For older issues, labeled “Bef.”, the percentage rises to 31%, which remains low.
The team qualified the types of erroneous responses that ChatGPT provides. Often it involves something as simple as evaluating a variable. A mistake that is difficult to imagine on the part of a novice developer.
Example of bad code generated by ChatGPT. The program is supposed to classify boxes into categories based on their description. On line 12, the code decides that if a box is neither “large” nor “heavy”, it should be categorized as “both” – when it should be “neither “. ShanghaiTech University
ChatGPT performs better with strongly typed languages
Researchers reach fascinating conclusions.

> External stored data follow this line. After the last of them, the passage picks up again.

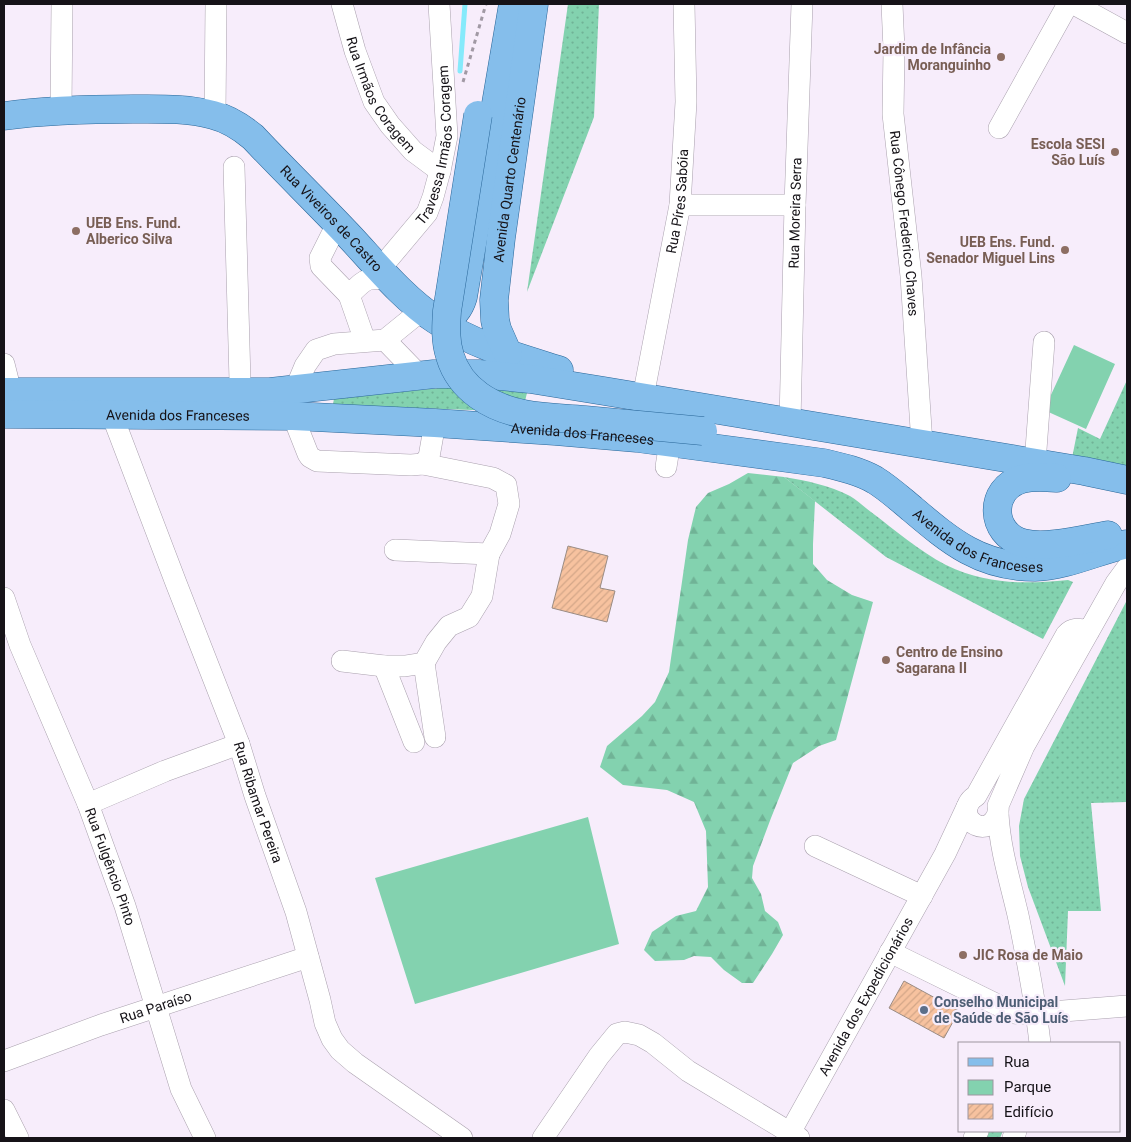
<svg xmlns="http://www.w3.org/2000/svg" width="1131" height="1142" font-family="Roboto,sans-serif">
<defs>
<pattern id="green-dots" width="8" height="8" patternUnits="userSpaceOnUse" patternTransform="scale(1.25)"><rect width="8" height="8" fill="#83d2af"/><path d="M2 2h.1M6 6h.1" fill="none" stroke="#70b396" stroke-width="1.8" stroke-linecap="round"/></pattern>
<pattern id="forest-firs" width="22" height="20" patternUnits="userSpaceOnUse" patternTransform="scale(1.25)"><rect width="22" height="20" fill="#83d2af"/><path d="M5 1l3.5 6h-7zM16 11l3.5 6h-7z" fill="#70b396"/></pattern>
<pattern id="building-hatch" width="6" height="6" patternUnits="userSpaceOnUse" patternTransform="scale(1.25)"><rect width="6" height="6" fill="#f7c29f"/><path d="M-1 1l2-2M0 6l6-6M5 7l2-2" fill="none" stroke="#d3a688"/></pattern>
</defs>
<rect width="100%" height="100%" fill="#f7edfb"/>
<path fill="url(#green-dots)" d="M568,4H599L594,117L527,292Z
M1127,380V466L1072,458L1078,428L1100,439Z
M451,387L504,389L527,393L524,405L499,411L333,405L334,398Z
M784,477C807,481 829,485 850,496C857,500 864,507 871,512C895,530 919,551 946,565C988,585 1024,584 1068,580L1073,582L1043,639L886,557Z
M1127,600V802L1091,803L1101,911H1068L1065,986L1028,887L1020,856L1019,826L1024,799Z
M986,1131H1003L1000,1138H982Z"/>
<path fill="url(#forest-firs)" d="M748,473L784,477L815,501L813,544V564L827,580L852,595L873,602L836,740L819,746L793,763L771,818L753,866L752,878L761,894L765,911L778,922L783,935L772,954L753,983H742L724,970L711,957L694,956L684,960L655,961L644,950L652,932L676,916L696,911L708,887L706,831L694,802L667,790L623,785L600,767L607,746L642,716L655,702L669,672L688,540L696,507L708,493L729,484Z"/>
<path fill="#83d2af" d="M1074,345L1115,364L1086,429L1044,410Z
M588,817L619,944L415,1004L375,878Z"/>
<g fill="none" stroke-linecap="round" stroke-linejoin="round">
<path stroke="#86eafb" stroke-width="5" d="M460,71L465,4"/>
</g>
<path fill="url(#building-hatch)" stroke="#9a8c84" d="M568,546L608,556L600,588L615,591L607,622L552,608Z
M904,981L959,1011L944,1038L889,1008Z"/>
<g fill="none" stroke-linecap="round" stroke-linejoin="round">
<defs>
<g id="minor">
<path id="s1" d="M342,4L355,51L374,102L390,125L413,151L440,171"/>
<path id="s2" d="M892,4L894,50L893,114L911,276L922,444"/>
<path d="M1074,4L1127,33"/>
<path d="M61,110L62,4"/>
<path d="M215,115L216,4"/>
<path d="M999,128L1068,4"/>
<path d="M234,167L240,381L241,393"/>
<path d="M680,205H795"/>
<path d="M337,224L320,258L321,266L349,295C366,279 366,276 390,280"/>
<path id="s3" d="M380,269L427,213L433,197L440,171L447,136L439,4"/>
<path d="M349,295L365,341"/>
<path d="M385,340L419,375"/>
<path d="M4,364L11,392"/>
<path d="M295,390L305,366L316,350L334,344L385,340L422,310"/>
<path id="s4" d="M643,397L680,205L686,102L684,4"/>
<path id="s5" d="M112,415L176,583L239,744L255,796L296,912L320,1000L325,1023L332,1039L340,1050L355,1063L462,1138"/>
<path d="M293,416L308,454L310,457L317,461L411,465L423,464L429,457L435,423"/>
<path id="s6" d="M790,422L795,205L802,4"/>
<path d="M1035,463L1044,342"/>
<path d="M666,467L670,442"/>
<path d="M395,550L489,554L500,534L509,504L506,485L493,478L423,464"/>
<path id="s7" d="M4,598L20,645L88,804L125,906L181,1089L205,1138"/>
<path d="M1089,631C1080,629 1073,627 1066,635L976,796C965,802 962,818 976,825C989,831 1000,818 998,806L1024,746L1116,583L1127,568"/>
<path d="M342,661L384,666H405L424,663L436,642L449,626L469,617L482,596L489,554"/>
<path d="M424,663L435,737"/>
<path d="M384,666L414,742"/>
<path d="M88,804L165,771L239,744"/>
<path d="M998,814C1000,849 1010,881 1018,915C1027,958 1035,1000 1040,1043"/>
<path d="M815,846L922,896"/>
<path d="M890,952L1014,1013L1025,1014L1127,1006"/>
<path id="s8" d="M4,1061L101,1025L308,957"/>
<path d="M4,1110L18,1138"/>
<path d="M543,1138L599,1056L617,1034L625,1032L639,1035L653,1043L688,1071L799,1138"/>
<path id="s9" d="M787,1138L945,854L967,807"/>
<path d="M974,1138L978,1131"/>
<path d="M1013,1138L1016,1131"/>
</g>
<g id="major">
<path id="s10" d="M4,116C47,110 90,109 133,109C160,109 187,108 213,115C229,119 241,127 253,137C285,171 319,204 351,238C377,266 404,299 436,320C473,345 517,357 559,370"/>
<path d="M445,319C455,315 460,307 463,297L513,4"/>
<path id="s11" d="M508,354L497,329L495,320L494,300L501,238L534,4"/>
<path d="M4,392H270L434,374H479L530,379L604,391L1084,471L1127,480"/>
<path id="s12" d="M4,414L293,416L435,423L555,431L637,438L824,463C841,467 859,471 875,480C888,488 899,498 911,508C950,541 980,567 1035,567C1067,566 1096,551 1127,544"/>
<path d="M1057,478C1045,477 1033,476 1022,479C988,489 990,534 1023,543C1046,549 1084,539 1108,535"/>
</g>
</defs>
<use href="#minor" stroke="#aaa1ae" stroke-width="22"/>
<use href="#major" stroke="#296698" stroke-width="29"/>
<path stroke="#a199a4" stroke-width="3" stroke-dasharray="4 4" stroke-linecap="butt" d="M463,82L486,4"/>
<use href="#minor" stroke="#fff" stroke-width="21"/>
<use href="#major" stroke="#85beeb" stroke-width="28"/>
<defs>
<path id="major-bridge" d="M478,115L447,311C446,326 445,341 450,356C460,390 492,408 524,414C544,418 565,418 585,420C624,424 664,427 703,431"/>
</defs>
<use href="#major-bridge" stroke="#296698" stroke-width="29" stroke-linecap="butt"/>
<use href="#major-bridge" stroke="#85beeb" stroke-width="28"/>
</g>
<g fill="#8d6e63" stroke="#f7edfb" stroke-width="2">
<circle cx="1001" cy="57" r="5"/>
<circle cx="1115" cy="152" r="5"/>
<circle cx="76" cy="231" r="5"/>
<circle cx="1065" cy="250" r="5"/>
<circle cx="886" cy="660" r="5"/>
<circle cx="963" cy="955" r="5"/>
</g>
<circle fill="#5c6f8a" stroke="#f7edfb" stroke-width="2" cx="924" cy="1010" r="5"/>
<g text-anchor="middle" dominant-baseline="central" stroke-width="4.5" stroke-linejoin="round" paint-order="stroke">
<g font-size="14" font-weight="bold" fill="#785e54" stroke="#f7edfb" text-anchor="end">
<text x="991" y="49">Jardim de Infância<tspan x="991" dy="16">Moranguinho</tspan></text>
<text x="1105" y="144">Escola SESI<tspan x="1105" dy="16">São Luís</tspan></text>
<text x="86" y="223" text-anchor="start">UEB Ens. Fund.<tspan x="86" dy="16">Alberico Silva</tspan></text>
<text x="1055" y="242">UEB Ens. Fund.<tspan x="1055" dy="16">Senador Miguel Lins</tspan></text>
<text x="896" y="652" text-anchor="start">Centro de Ensino<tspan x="896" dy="16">Sagarana II</tspan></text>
<text x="973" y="955" text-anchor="start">JIC Rosa de Maio</text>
</g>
<g font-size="14" fill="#161318" stroke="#f7edfb">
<text stroke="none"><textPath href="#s1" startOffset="100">Rua Irmãos Coragem</textPath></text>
<text stroke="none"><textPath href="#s3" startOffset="142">Travessa Irmãos Coragem</textPath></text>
<text stroke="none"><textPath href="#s11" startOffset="178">Avenida Quarto Centenário</textPath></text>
<text stroke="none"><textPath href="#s4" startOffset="199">Rua Píres Sabóia</textPath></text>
<text stroke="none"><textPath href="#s6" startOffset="209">Rua Moreira Serra</textPath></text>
<text stroke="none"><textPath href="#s10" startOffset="369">Rua Viveiros de Castro</textPath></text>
<text stroke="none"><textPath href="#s2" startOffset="220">Rua Cônego Frederico Chaves</textPath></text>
<text stroke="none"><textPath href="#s12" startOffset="174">Avenida dos Franceses</textPath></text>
<text stroke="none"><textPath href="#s12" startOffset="579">Avenida dos Franceses</textPath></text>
<text stroke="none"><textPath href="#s12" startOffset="999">Avenida dos Franceses</textPath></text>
<text stroke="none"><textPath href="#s5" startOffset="414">Rua Ribamar Pereira</textPath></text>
<text stroke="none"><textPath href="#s7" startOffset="289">Rua Fulgêncio Pinto</textPath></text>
<text stroke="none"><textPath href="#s9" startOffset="162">Avenida dos Expedicionários</textPath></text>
<text stroke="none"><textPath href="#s8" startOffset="161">Rua Paraíso</textPath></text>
</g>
<g font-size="14" font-weight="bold" fill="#4e5e75" stroke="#f7edfb" text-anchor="start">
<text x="934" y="1002">Conselho Municipal<tspan x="934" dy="16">de Saúde de São Luís</tspan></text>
</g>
</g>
<rect width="1131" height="1142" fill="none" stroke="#161318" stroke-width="10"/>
<rect x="958" y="1042" width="162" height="90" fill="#f7edfb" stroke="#9d96a0"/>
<rect x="968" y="1058" width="25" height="8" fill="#85beeb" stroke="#9d96a0"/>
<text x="1004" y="1067" font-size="15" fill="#161318">Rua</text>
<rect x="968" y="1080" width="25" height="15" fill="#83d2af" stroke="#9d96a0"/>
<text x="1004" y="1092" font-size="15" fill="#161318">Parque</text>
<rect x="968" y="1104" width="25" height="15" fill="url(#building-hatch)" stroke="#9d96a0"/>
<text x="1004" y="1117" font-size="15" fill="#161318">Edifício</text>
</svg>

First, they note that ChatGPT faces new problems: “ChatGPT may have limitations when generating code for unfamiliar or novel problems, even if the problems are easy to solve from a human.”
But the programming language used matters: the technology works best with certain programming languages that are “strongly typed” or more “expressive”. “The likelihood that ChatGPT will generate functionally correct code is higher when using more highly expressive languages (e.g., Python3),” they write.
Another flaw is that ChatGPT can be convoluted, so its errors are harder to correct. “ChatGPT’s code generation process may be neglected,” they write, “and the generated code may not meet some of the detailed requirements described, making it difficult to generate successfully or fix (so that it is functional)”.
Regarding MITRE’s Common Vulnerabilities test, “Code generated by ChatGPT often has vulnerabilities, which is a serious problem,” they write. Fortunately, they note that ChatGPT is able to fix many of these vulnerabilities in subsequent prompts when it receives more detailed information from the MITER data set.
The three studies therefore suggest that the use of generative AI for programming is only in its infancy. As Mr. Rao said, generative AI is useful for simple support tasks, where the programmer is in charge.